Há tantas elas em mim Negras há Indígenas também Há tantas elas em mim Amasiadas Largadas Amadoras Rasgadas Sabedoras Há tantas elas em mim E por todo lugar que passo Uma delas tá ali Em dia de sol danado Solta o aço dos dentes Há tantas elas em mim Passeia molhada e descalça De ventre esguio e cabelos maremotos Há tantas elas em mim Saiu sozinha na madrugada Quebrou regras, vielas Ergueu o copo limpo questionável Brindou à morte, aos orixás, à vida kalunga Há tantas elas em mim E não há nenhuma Que detenha Explique Defina Nesse mundo todo Quem delas mais assobia: Muié, eu to aqui Por Natália Freitas

Guerras

Estou agora numa leitura. Sobre um tempo de guerras e de pessoas costurando dignidades. Estou agora absorta em mim. O livro já está sobre o colchão e eu em ti. Não é possível, disse-me o tempo. É urgente, disse-me a memória. Ela vagou sobre mim. Abriu uma trincheira insólita. Vejo meu corpo deitado. Estou molhada da lama. E olho para o céu. Uma vontade dilacerante de te contar por onde andei esses anos. A razão me pune. Diz pra eu ficar muda e intacta. A lama continua a umedecer minhas costas e cabelos. E eu agora só queria te contar cada página desse livro, como nos velhos tempos. A razão me chama tola. Me deixa de castigo, ali.. com o corpo úmido de lama. Então me viro. Puxo o lençol e fecho os olhos. Outro bombardeio. Por Natália Freitas

ID essência

Água. Chaleira. Café. Ebulição.  Camomila. Água. Chá. Transição. Sampa. Sopro. Pulmão. Poluição. Catavento. Ar. Criança. Distração. Corpo. Velhice. Morte. Evaporação. Casa. Imagem. Memória. Talhação. Caderno. Palavras. Tempo. Deglutição. Pés. Mar. Felicidade. Coração. Por Natália Freitas

Memória, a paga do tempo

- Eu rasgaria o tempo assim pudesse! - O tempo não, a lembrança dos que dele lembram. (...) Vejo uma rua. Sessenta e quatro ladrilhos a me apontar que o esgoto ainda fede. (...) Baco treme em risos e avisa a Zeus que a composição desta estória está vermelha de seus melhores vinhos. (...) Direcionam ao meu front canalhices de toda ordem. E até me fazem crer que a minha história anda atordoada, esquizofrênica. (...) E lhes respondo: Sim. Na minha esquizofrenia, ouço vozes de um passado expurgado com sangue, silêncio e dor. (...) E a minha história, meu caro, agora acende um cigarro, respira fundo e espera as cortinas se abrirem para o espetáculo recomeçar! Por Natália Freitas

Extrema(zia)

Andei parada na inobservância dos tempos Não quis entrar Perdi-me nos aléns das brechas asiáticas O alento escuro esfriou a tinta Não quis entrar Poesia perdera-se no meu sertão molhado Havia incômodo naquelas transparentes páginas impressas Não quis entrar Consultei astros de toda ordem ... ah, aquela linha! era minha Só depois descobrira! (...) Rasguei meu veto Lambi letras em regras tortas E quis entrar Por Natália Freitas

O desfazendo

Era o sol que se abria rasgando o dia de hoje de sua agenda. - Aai, aquela sintonia... de cheiros, cores e sons... Só por hoje, para o dia de hoje, iria desfazer.
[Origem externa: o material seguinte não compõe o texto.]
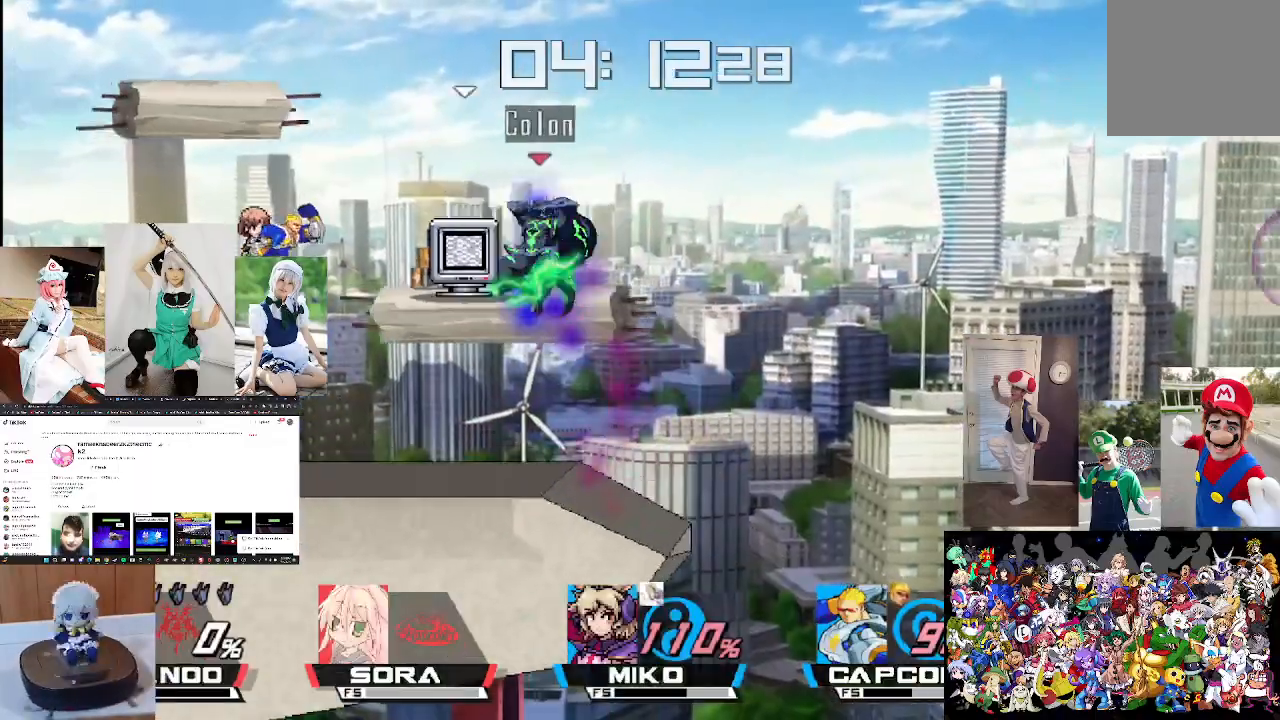
{"buttons": [], "left_stick": "left", "right_stick": "center", "events": [[33, "left_stick", "right"], [67, "right_stick", "center"], [133, "right_stick", "up"], [233, "left_stick", "center"], [300, "right_stick", "center"], [367, "left_stick", "left"], [367, "right_stick", "up"], [467, "right_stick", "center"]]}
Desfazer o arquiteto, que arquitetou que tudo tinha que ser arquitetado. Desfazer as lições de casa, culpadas pelas horas de brincadeiras perdidas. Desfazer os acertos, porque os erros são mais aprazíveis. Nos rasgam os joelhos e deixam cicatrizes em belos desenhos. Mais tarde, quando operada toda a desfazança, ela sonharia com um mundo onde crianças pequenas, crianças grandes e, até lesmas, aguardariam com ansiedade o nascer do sol. Da mesma forma, ficariam elas, todas elas, bem quietinhas a olhar a dança do esconde desse velho amarelo. Por Natália Freitas

Quando chuva

Quando chuva eu era criança. A gente saía da escola correndo e chegava em casa parecendo pintinhos. A mãe nos dizia, tira essa roupa molhada que é pra não adoecer! Quando chuva a gente obedecia melhor a mãe porque tudo ficava mais lento e dava até vontade de obedecer. Aquele friozinho esquentava ainda mais o coração. Quando chuva ela gritava da cozinha, venham comer, a comida tá na mesa! Mas, quando chuva, a luz também ficava preguiçosa e ia embora. Era quando a mãe enchia a casa de velas e tudo ficava melhor. Os trovões davam medo, mas a mãe tava lá e nada podia nos acontecer. O telhado mostrava sua gastidão. Aquele monte de buraco fazia a casa ficar toda ornamentada. Era um tal de balde aqui, bacia ali... Quando chuva até o almoço ficava mais gostoso. Aquele cheirinho de terra molhada acariciava a pouca carne da penela. E não tinha problema, no fundo no fundo, a gente queria mesmo era o momento. Éramos nós três. Eu, o irmão menor e a mãe. Quando chuva depois do almoço a g...

Pulso

                                                                                                                O escuro por não suportar o claro Descer degraus por não conseguir subi-los É a mente confrontada pelo espírito                                                                                                                 ... como que um martelo à parede ... e ela cruzou mais uma rua    ...

Lastro da escrita

Tic-tac. Tic-tac, avisam-nos os relógios todos os dias. Ao invés disso, eles deveriam dizer: menos um, menos um, menos um. Menos um de tudo. Do tempo que transpiramos. Da distância de coisas, pessoas e pensamentos. (...) Buzinas irritadas, transito infernal. Todos cheiram a formol. Prédios são erguidos, enquanto outros teimam por desejar o chão. (...) Aparelhos eletrônicos nos dizem a hora de levantar, quanto comer, correr, beijar, amar... (...) Láááá longe. Em algum lugar dessa vastidão que é o mundo. Existe um eu. Eu que viveu e vive tentando se encaixar. Encontrar aquela casa de árvore feita de madeiras de demolição. Um lugar no mundo. Um estar no mundo e em si. Estou agora sentada escrevendo e refletindo sobre o que li antes do almoço. Leituras que, espero eu, sirvam para alimentar minhas próximas linhas acadêmicas. Mas eis que o velho incômodo bate à porta e resmunga: - É isso que desejas? É isso que te define? (...) E sou obrigada a mais uma vez pa...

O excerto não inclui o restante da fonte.